** Start of EXCERPTED DATA **

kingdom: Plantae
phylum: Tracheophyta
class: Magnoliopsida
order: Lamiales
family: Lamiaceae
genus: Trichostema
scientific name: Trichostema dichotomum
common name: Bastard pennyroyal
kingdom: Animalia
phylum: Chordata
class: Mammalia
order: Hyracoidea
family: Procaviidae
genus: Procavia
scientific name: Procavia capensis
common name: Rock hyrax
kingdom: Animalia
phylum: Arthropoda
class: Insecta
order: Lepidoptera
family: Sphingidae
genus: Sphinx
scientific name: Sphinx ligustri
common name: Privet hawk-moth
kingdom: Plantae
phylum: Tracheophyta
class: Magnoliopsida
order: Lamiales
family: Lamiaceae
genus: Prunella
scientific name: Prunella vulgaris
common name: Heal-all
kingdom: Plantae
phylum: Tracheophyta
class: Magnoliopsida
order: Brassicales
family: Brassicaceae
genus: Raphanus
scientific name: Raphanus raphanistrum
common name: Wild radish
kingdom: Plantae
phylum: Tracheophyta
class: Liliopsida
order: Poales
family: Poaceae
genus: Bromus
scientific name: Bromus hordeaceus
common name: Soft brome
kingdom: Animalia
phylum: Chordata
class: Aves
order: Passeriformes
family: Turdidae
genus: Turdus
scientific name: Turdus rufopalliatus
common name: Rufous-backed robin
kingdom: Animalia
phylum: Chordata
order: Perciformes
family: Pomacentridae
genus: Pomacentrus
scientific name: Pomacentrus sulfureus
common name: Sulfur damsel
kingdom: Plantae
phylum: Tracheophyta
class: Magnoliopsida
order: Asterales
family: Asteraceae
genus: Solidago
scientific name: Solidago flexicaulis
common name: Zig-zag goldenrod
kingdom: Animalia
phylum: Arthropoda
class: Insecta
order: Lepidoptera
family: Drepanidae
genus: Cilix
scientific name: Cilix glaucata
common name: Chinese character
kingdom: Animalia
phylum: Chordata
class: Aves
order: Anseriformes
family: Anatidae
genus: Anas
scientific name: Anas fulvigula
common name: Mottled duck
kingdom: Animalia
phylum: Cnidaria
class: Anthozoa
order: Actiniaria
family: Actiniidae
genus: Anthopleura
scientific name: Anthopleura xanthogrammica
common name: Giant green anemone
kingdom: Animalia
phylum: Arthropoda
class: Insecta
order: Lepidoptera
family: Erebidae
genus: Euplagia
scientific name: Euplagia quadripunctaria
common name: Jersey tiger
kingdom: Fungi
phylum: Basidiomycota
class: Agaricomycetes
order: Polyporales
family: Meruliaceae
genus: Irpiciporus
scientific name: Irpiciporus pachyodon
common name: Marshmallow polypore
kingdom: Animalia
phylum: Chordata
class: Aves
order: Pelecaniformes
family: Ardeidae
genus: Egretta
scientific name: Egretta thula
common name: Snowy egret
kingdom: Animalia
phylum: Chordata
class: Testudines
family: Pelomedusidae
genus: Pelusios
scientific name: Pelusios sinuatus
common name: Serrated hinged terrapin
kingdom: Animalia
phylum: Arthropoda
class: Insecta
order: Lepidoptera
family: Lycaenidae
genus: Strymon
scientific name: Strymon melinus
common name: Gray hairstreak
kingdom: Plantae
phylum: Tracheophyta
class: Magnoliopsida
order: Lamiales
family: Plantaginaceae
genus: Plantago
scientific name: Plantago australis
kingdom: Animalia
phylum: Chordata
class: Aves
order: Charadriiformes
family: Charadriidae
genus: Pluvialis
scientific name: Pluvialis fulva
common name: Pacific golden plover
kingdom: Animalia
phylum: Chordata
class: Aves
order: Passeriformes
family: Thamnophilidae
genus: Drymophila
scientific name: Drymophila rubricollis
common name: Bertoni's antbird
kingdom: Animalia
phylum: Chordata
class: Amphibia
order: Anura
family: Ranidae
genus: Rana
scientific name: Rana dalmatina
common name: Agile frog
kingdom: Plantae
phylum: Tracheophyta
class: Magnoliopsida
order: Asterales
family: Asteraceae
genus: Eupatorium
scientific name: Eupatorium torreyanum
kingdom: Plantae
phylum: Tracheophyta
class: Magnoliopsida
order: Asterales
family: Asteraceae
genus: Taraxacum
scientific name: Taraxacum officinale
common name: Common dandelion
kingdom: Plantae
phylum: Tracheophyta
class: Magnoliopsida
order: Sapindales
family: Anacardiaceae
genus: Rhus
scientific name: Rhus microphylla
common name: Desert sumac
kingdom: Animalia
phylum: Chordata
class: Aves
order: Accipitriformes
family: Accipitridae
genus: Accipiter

** End of EXCERPTED DATA **

● REQUEST: Reproduce verbatim the lines of the records, starting with the line containing "family: Sphingidae" and going on through the line containing "class: Liliopsida", both included.

● EXERCISE SOLUTION:
family: Sphingidae
genus: Sphinx
scientific name: Sphinx ligustri
common name: Privet hawk-moth
kingdom: Plantae
phylum: Tracheophyta
class: Magnoliopsida
order: Lamiales
family: Lamiaceae
genus: Prunella
scientific name: Prunella vulgaris
common name: Heal-all
kingdom: Plantae
phylum: Tracheophyta
class: Magnoliopsida
order: Brassicales
family: Brassicaceae
genus: Raphanus
scientific name: Raphanus raphanistrum
common name: Wild radish
kingdom: Plantae
phylum: Tracheophyta
class: Liliopsida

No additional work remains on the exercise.